Early Childhood Center receives strong rating from evaluating agency

Austin Seewald, 4, left, and Alexis Herndon, 4, smile at an instructor while making an imaginary Play-Doh meal April 8 at the Moffat County Early Childhood Center. The center recently received three out of four stars from the Qualistar Early Learning Rating System.

Looking back on the last 12 years of her job as director of the Moffat County School District's Early Childhood Center, Sarah Hepworth has many fond memories of her career.

Although she'll soon be starting a new education position, she'll be able to mark her days at the center with a star.

Three stars, actually.

The Early Childhood Center received a three-star rating from Qualistar Early Learning Rating System, a nonprofit organization that evaluates the quality of early childhood programs across Colorado.

In 2008, Hepworth and her staff received the highest honor, four stars, from the agency, a rating they missed this year by a small, two-point margin.

Hepworth said the slight dip in the score was due to a change in the program, with the Early Childhood Center's centralized preschool system redistributed to local elementary schools.

Some staff members who had been part of the 2008 Qualistar rating were not part of the evaluation, which took place solely within the center's classrooms at the school district's administration building at 775 Yampa Ave.

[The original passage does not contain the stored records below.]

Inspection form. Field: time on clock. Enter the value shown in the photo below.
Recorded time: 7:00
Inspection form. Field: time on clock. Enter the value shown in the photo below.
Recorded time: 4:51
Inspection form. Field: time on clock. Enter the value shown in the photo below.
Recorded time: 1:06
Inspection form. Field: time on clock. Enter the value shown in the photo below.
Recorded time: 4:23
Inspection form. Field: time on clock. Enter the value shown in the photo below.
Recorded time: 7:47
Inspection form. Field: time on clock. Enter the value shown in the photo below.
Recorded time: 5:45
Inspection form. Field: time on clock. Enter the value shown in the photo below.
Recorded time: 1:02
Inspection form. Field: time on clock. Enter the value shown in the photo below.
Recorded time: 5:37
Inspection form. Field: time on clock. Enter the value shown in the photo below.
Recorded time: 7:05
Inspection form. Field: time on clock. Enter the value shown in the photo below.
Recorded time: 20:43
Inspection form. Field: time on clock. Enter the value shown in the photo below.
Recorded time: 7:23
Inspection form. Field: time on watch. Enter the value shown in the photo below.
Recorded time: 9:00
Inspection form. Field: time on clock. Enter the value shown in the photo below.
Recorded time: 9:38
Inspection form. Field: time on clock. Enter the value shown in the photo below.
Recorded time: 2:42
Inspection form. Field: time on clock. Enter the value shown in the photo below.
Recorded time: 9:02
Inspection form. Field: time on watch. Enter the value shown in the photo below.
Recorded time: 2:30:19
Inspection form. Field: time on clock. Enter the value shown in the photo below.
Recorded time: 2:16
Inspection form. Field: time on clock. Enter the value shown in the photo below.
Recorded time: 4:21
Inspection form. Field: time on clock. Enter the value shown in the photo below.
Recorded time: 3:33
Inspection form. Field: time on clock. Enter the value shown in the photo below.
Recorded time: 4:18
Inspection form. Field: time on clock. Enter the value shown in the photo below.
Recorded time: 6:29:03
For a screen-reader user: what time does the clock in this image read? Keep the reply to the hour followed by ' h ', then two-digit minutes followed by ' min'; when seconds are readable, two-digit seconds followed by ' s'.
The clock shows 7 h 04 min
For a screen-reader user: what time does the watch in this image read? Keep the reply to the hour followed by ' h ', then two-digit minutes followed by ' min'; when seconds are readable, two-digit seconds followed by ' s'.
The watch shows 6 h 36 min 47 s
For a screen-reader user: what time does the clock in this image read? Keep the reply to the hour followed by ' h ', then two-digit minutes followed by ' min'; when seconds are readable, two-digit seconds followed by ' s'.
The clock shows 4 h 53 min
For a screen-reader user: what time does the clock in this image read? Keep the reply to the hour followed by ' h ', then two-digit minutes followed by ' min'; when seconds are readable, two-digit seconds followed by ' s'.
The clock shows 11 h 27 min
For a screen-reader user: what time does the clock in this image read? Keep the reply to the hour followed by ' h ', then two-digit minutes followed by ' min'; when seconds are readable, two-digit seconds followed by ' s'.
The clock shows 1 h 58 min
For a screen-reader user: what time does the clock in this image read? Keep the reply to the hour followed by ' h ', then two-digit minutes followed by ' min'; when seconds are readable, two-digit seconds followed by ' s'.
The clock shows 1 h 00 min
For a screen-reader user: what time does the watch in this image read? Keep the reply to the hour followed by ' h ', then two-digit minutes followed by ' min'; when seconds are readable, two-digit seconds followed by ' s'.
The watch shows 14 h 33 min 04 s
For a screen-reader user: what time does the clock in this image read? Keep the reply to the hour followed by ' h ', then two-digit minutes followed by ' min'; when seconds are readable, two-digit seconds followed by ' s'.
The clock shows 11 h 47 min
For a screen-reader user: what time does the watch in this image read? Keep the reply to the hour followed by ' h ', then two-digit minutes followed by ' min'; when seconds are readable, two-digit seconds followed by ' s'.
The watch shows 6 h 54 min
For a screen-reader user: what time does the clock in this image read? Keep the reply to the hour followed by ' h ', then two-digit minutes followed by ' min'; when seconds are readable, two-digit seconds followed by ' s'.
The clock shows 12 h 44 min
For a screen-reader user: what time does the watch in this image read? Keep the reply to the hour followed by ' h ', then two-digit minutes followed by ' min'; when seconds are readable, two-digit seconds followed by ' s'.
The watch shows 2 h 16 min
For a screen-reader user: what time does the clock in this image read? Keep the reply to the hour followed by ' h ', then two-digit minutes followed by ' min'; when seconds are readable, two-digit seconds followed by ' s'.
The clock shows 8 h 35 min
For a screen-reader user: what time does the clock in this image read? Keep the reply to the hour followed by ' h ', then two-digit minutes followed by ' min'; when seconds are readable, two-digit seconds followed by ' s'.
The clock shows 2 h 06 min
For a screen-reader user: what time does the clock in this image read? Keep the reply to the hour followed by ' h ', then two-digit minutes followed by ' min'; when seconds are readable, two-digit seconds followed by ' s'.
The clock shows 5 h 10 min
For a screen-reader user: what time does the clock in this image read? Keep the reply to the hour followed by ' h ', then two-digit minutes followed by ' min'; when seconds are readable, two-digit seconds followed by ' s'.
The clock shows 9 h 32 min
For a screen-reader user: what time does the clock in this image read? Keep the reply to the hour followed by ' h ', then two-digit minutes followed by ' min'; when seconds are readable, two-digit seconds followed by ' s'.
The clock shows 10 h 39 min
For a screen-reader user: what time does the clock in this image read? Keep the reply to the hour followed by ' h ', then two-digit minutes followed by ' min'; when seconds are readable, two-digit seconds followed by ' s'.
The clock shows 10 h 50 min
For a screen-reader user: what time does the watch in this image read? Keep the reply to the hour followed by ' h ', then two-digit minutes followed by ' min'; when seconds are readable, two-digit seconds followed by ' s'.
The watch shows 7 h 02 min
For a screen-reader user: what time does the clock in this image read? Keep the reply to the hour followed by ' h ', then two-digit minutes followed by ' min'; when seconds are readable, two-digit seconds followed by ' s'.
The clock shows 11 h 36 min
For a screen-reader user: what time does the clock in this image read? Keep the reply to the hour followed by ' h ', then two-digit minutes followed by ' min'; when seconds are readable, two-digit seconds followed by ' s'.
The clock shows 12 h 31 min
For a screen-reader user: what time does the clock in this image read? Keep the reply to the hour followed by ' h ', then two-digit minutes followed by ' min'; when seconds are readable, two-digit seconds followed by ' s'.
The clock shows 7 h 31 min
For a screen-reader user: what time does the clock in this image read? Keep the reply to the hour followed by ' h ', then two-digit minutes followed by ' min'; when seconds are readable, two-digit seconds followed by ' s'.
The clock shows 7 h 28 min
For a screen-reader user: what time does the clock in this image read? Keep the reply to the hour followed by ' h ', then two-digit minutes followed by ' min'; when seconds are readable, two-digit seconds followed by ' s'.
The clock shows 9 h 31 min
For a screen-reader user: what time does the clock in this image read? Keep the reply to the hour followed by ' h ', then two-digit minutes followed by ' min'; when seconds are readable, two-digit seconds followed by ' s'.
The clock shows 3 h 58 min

Other classrooms were ineligible because they had been established for less than a year.

"This is a first baseline for the Early Childhood Center, as it is almost like opening a new program with new teachers," Hepworth said.

She said the performance by the staff, 60 percent of who are new to the program, was "phenomenal."

"This says that our staff worked really hard to maintain high quality in a year of incredible transition," she said.

The evaluation, financed by a grant from the group, Connections 4 Kids, cost about $2,000 per classroom. Programs are rated in five categories: learning environment, family partnerships, training and education, adult-to-child ratios and group sizes, and accreditation.

The process takes between four to five months and involves observing staff and students, verifying teachers' credentials and surveying random parents.

Hepworth said the "team effort" of staff, children and parents led to the successful evaluation.

"This past year, we were blessed to have partnered with many families experiencing great stress in their lives from the recent challenges of the economy," she said. "I'm confident that through the multiple supports of our program to both preschoolers and parents, that we were able to provide at least one stable variable in the lives of those young children — a consistent, safe, positive learning environment, where preschoolers could find success and parents could focus on a positive element in their life."

Hepworth will be taking on a new position starting in August. Named the new principal of East Elementary School, she will be passing the role of center director to Carol Taylor, who has been involved with the program for 15 years.

"She will be an excellent leader who is very passionate about leading the group," Hepworth said. "Teachers already trust and know her, so the program will continue to move forward in its quest to maintain excellence."

Hepworth said she looks forward to working with preschool children as an elementary principal, although she will miss her current co-workers.

"Regardless of any ratings, his staff is one of the best group of individuals I have ever worked with," she said. "They have overcome incredible challenges, have maintained their passion for early learning, and have incredible dedication to young children experiencing challenges.

"This group of women has incredible endurance and perseverance to continue to become teachers of excellence. And that is what they have become."